「猫ソング」からひも解く、アーティストに猫好きが多い理由

J-WAVE平日(月~木)昼の番組「BEAT PLANET」のワンコーナー 「BEHIND THE MELODY~FM KAMEDA」(ナビゲーター:亀田誠治)。 2月22日のオンエアでは、「猫の日」にちなんで、 歌詞に猫が登場する「猫ソング」を紹介しました。

世間は今、空前の猫ブームです。猫を溺愛する著名人も多く、 かつてはジョン・レノン、アンディ・ウォーホル、ピカソ、エドワード・ゴーリーなど、最近ではテイラー・スウィフト、 斉藤和義さん、中島美嘉さん、坂本美雨さんなどが大の猫好きとして知られています。 このように猫好きのアーティストはとても多く、実は歌詞に「猫」が登場する曲もたくさんあります。 オンエアでは印象的な「猫ソング」を4曲紹介しました。

1曲目は、スピッツの「猫になりたい」。1994年に発売されたシングル「青い車」のカップリング曲ですが、 もともとはA面として発売される予定でした。そのためジャケットには、 そのまま猫のイラストが描かれているのが印象的です。

2曲目は、CHARAの「ミルク」。1997年に発売されたアルバム「JUNIOR SWEET」に収録されたこの曲は、 恋人の前で素直になれない自分を、気まぐれな猫にたとえた、CHARA独自の世界観が広がっている曲です。

3曲目は、東京事変の「黒猫道」。不吉の象徴と呼ばれている黒猫を主人公に黒猫に生まれた性(さが)を憂いながらも、 黒猫としての生き方を全うする姿勢を描いた力強い楽曲です。 ちなみに黒猫は椎名林檎さんの大のお気に入り。
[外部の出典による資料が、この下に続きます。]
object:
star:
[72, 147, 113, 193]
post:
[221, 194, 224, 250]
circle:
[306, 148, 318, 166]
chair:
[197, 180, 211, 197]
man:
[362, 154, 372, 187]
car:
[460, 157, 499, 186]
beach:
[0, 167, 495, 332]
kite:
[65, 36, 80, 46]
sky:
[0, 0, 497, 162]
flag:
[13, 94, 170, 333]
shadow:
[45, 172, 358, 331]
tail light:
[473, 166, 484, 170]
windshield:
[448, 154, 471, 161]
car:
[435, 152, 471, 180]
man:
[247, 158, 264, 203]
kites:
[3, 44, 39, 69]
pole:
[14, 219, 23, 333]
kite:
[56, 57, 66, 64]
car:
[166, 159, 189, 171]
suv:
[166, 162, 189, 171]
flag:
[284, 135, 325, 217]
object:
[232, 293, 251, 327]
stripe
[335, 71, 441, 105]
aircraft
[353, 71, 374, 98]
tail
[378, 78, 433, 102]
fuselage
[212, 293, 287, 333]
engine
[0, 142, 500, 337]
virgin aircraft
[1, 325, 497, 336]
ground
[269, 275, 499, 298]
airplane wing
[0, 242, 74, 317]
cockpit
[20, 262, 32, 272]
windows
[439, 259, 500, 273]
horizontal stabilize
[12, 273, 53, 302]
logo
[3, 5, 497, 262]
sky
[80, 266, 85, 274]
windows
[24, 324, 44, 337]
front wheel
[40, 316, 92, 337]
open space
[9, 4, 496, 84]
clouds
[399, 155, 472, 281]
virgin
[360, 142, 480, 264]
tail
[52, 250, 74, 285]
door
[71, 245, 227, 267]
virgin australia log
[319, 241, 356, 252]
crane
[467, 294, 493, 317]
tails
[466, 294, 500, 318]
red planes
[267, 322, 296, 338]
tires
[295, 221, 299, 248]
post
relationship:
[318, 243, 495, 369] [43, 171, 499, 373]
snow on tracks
ご自分の事務所の名前も 「黒猫堂」と名付けているほど。

4曲目は、ビビアン・スーの「Beautiful Day」。TVアニメ「くるねこ」主題歌で、 ナビゲーターの亀田さんが作曲、プロデュースしました。お昼寝、窓辺、 ふわふわ、抱きしめたいなど、猫に関するキーワードがいっぱいの歌詞と、 ビビアン・スーさんの優しい歌声がマッチした正真正銘の猫ソングです。

さて、なぜ猫はアーティストに愛されるのでしょう。ある意味、 人間に一番近いところにいる猫は、ゴロゴロ、フニャフニャしながらも、 実は人間のことをよく観察している存在ともいえます。「我輩は猫である」でもそうですよね。 私たち人間は、潜在的に猫に「見られている」という意識があるのです。 だから、ストーリーテラーとして、猫は最強。恋愛でも人生でも、 猫の目線で語られると説得力が増すのでしょうね。
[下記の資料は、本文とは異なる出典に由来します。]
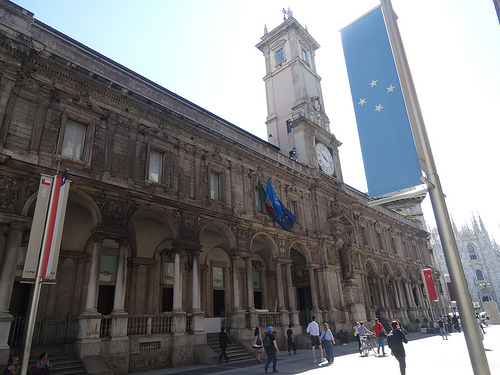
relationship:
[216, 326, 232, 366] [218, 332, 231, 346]
person wearing black shirt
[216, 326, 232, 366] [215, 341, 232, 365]
person wearing black pants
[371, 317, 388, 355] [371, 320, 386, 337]
person wearing red shirt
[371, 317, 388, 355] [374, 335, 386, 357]
person wearing blue jeans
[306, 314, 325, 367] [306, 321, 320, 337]
person wearing white shirt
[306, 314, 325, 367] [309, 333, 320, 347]
person wearing dark shorts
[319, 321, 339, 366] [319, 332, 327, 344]
person holding bag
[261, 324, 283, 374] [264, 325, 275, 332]
person wearing blue hat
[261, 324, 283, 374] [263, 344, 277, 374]
person wearing dark pants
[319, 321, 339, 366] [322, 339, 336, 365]
person wearing blue pants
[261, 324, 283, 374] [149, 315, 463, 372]
person on sidewalk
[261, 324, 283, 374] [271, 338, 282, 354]
person has right arm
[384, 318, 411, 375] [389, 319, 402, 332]
people has head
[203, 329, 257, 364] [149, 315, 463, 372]
steps beside sidewalk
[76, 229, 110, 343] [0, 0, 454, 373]
pillar on building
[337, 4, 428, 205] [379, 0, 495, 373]
banner on pole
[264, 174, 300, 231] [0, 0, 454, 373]
flags on building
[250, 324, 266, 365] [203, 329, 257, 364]
person beside steps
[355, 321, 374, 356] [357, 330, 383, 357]
person walking a bicycle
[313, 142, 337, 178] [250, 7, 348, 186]
clock face on clock tower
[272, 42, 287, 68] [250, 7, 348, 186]
window on clock tower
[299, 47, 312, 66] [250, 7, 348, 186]
window on clock tower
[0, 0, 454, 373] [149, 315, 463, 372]
building beside sidewalk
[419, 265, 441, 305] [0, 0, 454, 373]
banner on building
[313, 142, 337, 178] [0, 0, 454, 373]
clock face on front of building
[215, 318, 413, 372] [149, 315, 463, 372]
people walking on sidewalk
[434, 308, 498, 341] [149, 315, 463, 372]
people walking on sidewalk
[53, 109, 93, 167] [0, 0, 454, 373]
window on building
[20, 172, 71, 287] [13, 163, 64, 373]
banner on pole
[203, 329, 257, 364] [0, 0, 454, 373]
steps lead to building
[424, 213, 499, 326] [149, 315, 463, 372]
cathedral beyond sidewalk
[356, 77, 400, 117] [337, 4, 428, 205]
stars on banner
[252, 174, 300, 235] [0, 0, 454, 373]
flags on building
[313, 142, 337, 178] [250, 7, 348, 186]
clock face on bottom of clock tower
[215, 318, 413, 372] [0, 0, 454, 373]
people walking beside building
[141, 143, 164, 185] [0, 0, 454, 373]
window on building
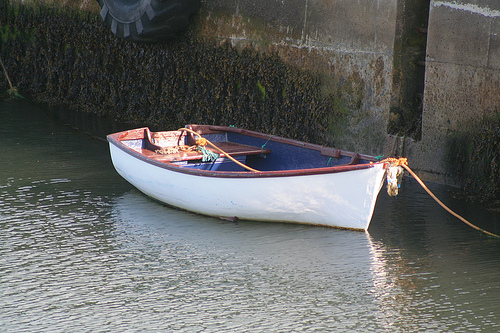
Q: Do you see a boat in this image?
A: Yes, there is a boat.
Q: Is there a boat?
A: Yes, there is a boat.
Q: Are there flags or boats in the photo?
A: Yes, there is a boat.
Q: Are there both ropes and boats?
A: Yes, there are both a boat and a rope.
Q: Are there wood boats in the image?
A: Yes, there is a wood boat.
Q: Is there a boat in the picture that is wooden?
A: Yes, there is a boat that is wooden.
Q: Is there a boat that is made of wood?
A: Yes, there is a boat that is made of wood.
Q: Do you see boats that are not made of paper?
A: Yes, there is a boat that is made of wood.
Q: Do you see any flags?
A: No, there are no flags.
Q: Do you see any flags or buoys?
A: No, there are no flags or buoys.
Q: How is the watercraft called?
A: The watercraft is a boat.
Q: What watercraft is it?
A: The watercraft is a boat.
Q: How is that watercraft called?
A: This is a boat.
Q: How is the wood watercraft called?
A: The watercraft is a boat.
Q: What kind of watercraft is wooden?
A: The watercraft is a boat.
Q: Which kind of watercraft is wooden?
A: The watercraft is a boat.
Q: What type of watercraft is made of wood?
A: The watercraft is a boat.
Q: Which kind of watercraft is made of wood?
A: The watercraft is a boat.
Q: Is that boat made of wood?
A: Yes, the boat is made of wood.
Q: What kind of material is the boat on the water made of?
A: The boat is made of wood.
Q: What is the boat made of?
A: The boat is made of wood.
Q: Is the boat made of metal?
A: No, the boat is made of wood.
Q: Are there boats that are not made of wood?
A: No, there is a boat but it is made of wood.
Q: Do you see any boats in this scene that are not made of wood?
A: No, there is a boat but it is made of wood.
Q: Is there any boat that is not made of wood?
A: No, there is a boat but it is made of wood.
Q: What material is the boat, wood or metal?
A: The boat is made of wood.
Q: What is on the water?
A: The boat is on the water.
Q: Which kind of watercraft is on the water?
A: The watercraft is a boat.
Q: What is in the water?
A: The boat is in the water.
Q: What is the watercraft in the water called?
A: The watercraft is a boat.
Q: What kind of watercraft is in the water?
A: The watercraft is a boat.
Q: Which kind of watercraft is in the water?
A: The watercraft is a boat.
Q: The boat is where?
A: The boat is in the water.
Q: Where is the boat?
A: The boat is in the water.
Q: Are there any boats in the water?
A: Yes, there is a boat in the water.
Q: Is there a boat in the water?
A: Yes, there is a boat in the water.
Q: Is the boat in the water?
A: Yes, the boat is in the water.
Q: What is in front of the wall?
A: The boat is in front of the wall.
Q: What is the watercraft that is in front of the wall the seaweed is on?
A: The watercraft is a boat.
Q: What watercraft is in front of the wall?
A: The watercraft is a boat.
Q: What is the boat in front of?
A: The boat is in front of the wall.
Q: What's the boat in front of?
A: The boat is in front of the wall.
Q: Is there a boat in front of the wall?
A: Yes, there is a boat in front of the wall.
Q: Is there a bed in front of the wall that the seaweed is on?
A: No, there is a boat in front of the wall.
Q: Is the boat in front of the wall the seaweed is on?
A: Yes, the boat is in front of the wall.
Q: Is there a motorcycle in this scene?
A: No, there are no motorcycles.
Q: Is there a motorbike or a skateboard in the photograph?
A: No, there are no motorcycles or skateboards.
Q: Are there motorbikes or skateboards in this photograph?
A: No, there are no motorbikes or skateboards.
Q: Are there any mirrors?
A: No, there are no mirrors.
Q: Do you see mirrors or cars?
A: No, there are no mirrors or cars.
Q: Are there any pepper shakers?
A: No, there are no pepper shakers.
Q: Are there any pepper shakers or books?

さらに、我々の生活のなかでの猫の性格や振る舞いが、 そのまま人間の性格に置き換えることが可能なのも見逃せません。 可愛いらしい女性、小悪魔的女性……、「あの子の性格、猫っぽいよね」なんてよく言いますよね。 その結果、ラブソングのなかでは、猫は「女性らしい心の動き」をたとえるのに使われることが多いようです。

また、最近はインスタグラムやフェイスブックに「猫」の写真をあげるアーティストが 国内外を問わず急増中です。猫に限らずアーティストが動物に向き合うときの素顔を見ると、 その人からにじみ出る愛を感じますよね。その結果、多くの人に共感されて、 フォロワーの数もグンと上がるそうです。

ときに謎めいて、ときにみんなの気持ちをほぐしてくれる猫の存在感。 それが数多くの猫ソングを生んでいる所以なのでしょうね。歌詞や歌声を通して、 猫の奥深い存在にアプローチしてみてはいかがでしょうか。